▶ [TASK OBJECTIVE]:
Take the records below and set down exactly the lines from the one with "PC como:Cmovies Aplicaciones,aplicaciones" to the one with "區、民雄航太園區、水產精品加值園區，以群聚方式強化產業競", ends included; do not copy the pictures.

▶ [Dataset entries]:
= = = =
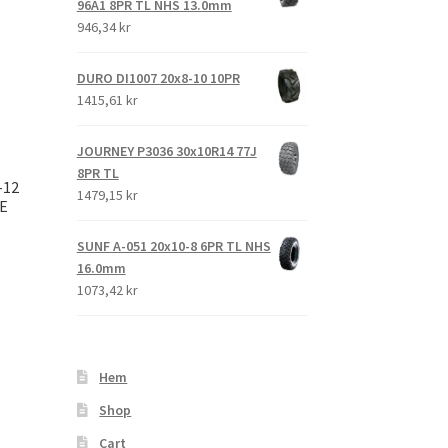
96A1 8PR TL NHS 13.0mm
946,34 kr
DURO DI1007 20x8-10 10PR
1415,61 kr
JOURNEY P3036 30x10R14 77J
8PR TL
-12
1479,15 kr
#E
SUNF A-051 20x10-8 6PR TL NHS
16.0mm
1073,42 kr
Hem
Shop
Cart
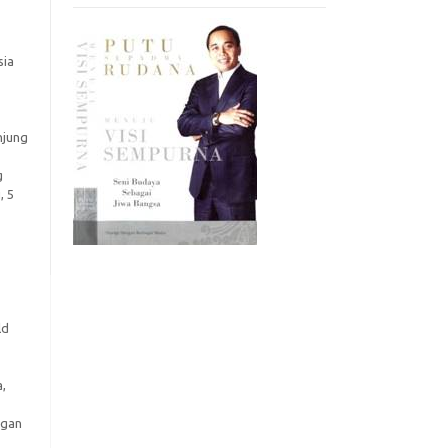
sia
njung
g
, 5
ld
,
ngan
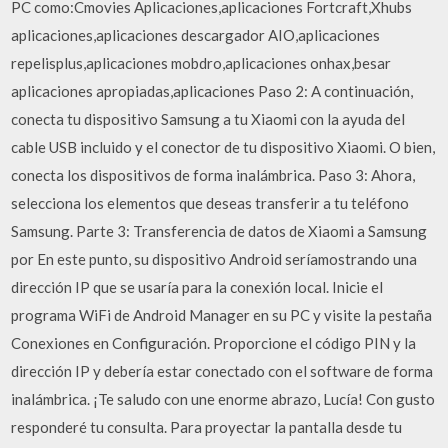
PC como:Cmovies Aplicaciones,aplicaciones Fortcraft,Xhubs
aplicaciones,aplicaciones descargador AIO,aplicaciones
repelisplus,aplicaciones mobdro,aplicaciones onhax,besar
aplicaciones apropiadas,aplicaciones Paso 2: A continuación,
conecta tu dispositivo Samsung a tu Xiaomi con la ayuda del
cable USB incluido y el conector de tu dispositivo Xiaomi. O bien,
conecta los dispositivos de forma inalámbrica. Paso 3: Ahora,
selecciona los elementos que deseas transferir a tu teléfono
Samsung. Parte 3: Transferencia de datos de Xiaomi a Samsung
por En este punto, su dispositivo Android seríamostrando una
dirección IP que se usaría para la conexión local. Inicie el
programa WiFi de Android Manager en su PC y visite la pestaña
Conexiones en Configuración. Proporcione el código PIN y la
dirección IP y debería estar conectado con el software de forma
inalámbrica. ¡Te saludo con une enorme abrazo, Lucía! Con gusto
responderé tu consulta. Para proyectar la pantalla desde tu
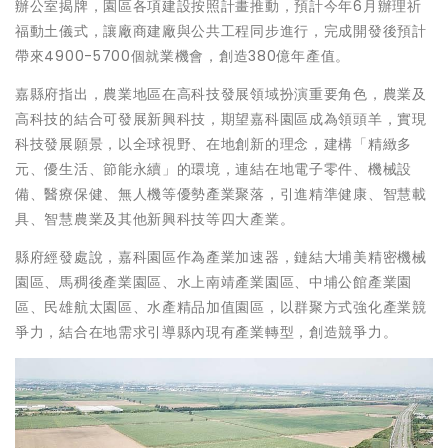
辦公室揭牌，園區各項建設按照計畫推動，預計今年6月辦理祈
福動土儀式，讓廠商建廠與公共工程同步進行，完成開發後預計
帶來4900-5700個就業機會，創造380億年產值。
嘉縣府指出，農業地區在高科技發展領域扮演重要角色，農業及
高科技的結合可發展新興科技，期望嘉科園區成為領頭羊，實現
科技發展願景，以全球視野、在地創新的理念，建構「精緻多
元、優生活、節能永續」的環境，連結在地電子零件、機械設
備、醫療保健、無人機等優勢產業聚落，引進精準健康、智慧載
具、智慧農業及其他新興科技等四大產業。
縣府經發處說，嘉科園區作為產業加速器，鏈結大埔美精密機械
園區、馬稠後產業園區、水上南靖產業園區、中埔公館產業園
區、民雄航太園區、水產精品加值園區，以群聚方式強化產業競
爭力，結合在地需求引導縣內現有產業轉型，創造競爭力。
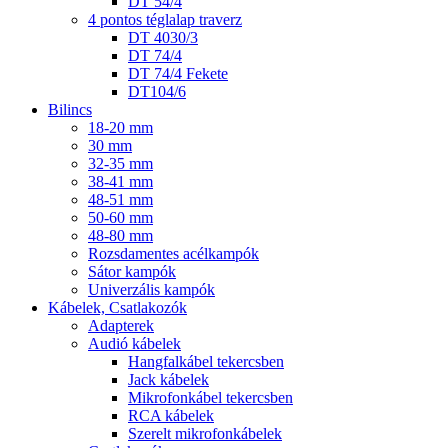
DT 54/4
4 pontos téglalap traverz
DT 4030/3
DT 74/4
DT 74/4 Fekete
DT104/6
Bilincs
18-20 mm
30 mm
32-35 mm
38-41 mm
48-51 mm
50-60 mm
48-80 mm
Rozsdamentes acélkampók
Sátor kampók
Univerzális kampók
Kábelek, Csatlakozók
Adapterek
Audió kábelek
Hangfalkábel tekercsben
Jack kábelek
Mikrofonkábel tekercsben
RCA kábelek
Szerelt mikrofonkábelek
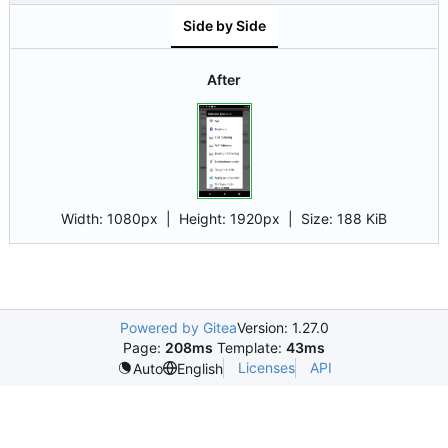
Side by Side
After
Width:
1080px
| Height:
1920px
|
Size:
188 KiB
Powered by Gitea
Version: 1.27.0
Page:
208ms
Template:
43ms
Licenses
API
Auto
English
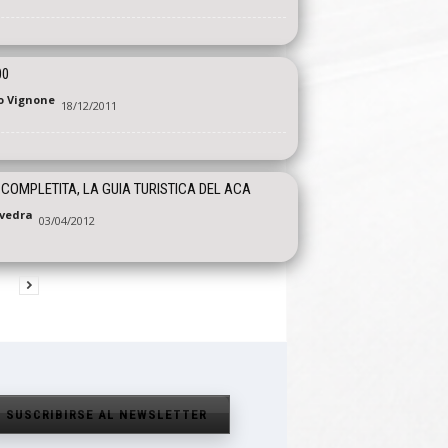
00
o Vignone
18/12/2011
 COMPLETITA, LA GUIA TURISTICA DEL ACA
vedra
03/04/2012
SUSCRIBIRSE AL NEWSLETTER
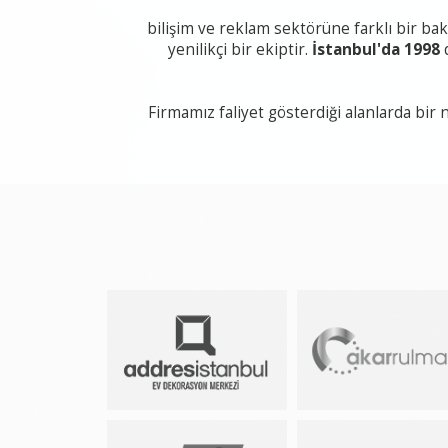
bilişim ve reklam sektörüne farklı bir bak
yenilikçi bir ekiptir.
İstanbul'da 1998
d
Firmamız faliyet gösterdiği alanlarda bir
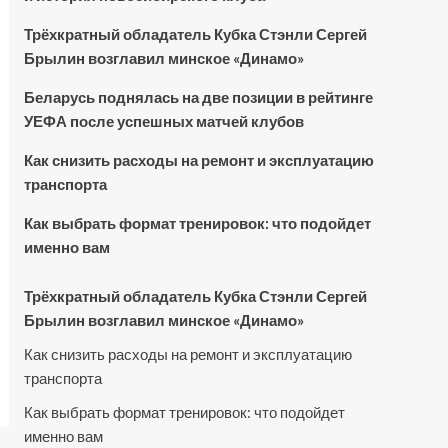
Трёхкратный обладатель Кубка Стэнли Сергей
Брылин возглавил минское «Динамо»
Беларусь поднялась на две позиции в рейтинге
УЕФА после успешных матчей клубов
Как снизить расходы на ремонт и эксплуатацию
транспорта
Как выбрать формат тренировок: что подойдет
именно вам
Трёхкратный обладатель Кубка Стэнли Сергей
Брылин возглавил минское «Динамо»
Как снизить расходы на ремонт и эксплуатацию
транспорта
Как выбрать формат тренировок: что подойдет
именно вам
= = = =
▶ [OUTPUT OF THE EXERCISE]:
PC como:Cmovies Aplicaciones,aplicaciones Fortcraft,Xhubs
aplicaciones,aplicaciones descargador AIO,aplicaciones
repelisplus,aplicaciones mobdro,aplicaciones onhax,besar
aplicaciones apropiadas,aplicaciones Paso 2: A continuación,
conecta tu dispositivo Samsung a tu Xiaomi con la ayuda del
cable USB incluido y el conector de tu dispositivo Xiaomi. O bien,
conecta los dispositivos de forma inalámbrica. Paso 3: Ahora,
selecciona los elementos que deseas transferir a tu teléfono
Samsung. Parte 3: Transferencia de datos de Xiaomi a Samsung
por En este punto, su dispositivo Android seríamostrando una
dirección IP que se usaría para la conexión local. Inicie el
programa WiFi de Android Manager en su PC y visite la pestaña
Conexiones en Configuración. Proporcione el código PIN y la
dirección IP y debería estar conectado con el software de forma
inalámbrica. ¡Te saludo con une enorme abrazo, Lucía! Con gusto
responderé tu consulta. Para proyectar la pantalla desde tu
辦公室揭牌，園區各項建設按照計畫推動，預計今年6月辦理祈
福動土儀式，讓廠商建廠與公共工程同步進行，完成開發後預計
帶來4900-5700個就業機會，創造380億年產值。
嘉縣府指出，農業地區在高科技發展領域扮演重要角色，農業及
高科技的結合可發展新興科技，期望嘉科園區成為領頭羊，實現
科技發展願景，以全球視野、在地創新的理念，建構「精緻多
元、優生活、節能永續」的環境，連結在地電子零件、機械設
備、醫療保健、無人機等優勢產業聚落，引進精準健康、智慧載
具、智慧農業及其他新興科技等四大產業。
縣府經發處說，嘉科園區作為產業加速器，鏈結大埔美精密機械
園區、馬稠後產業園區、水上南靖產業園區、中埔公館產業園
區、民雄航太園區、水產精品加值園區，以群聚方式強化產業競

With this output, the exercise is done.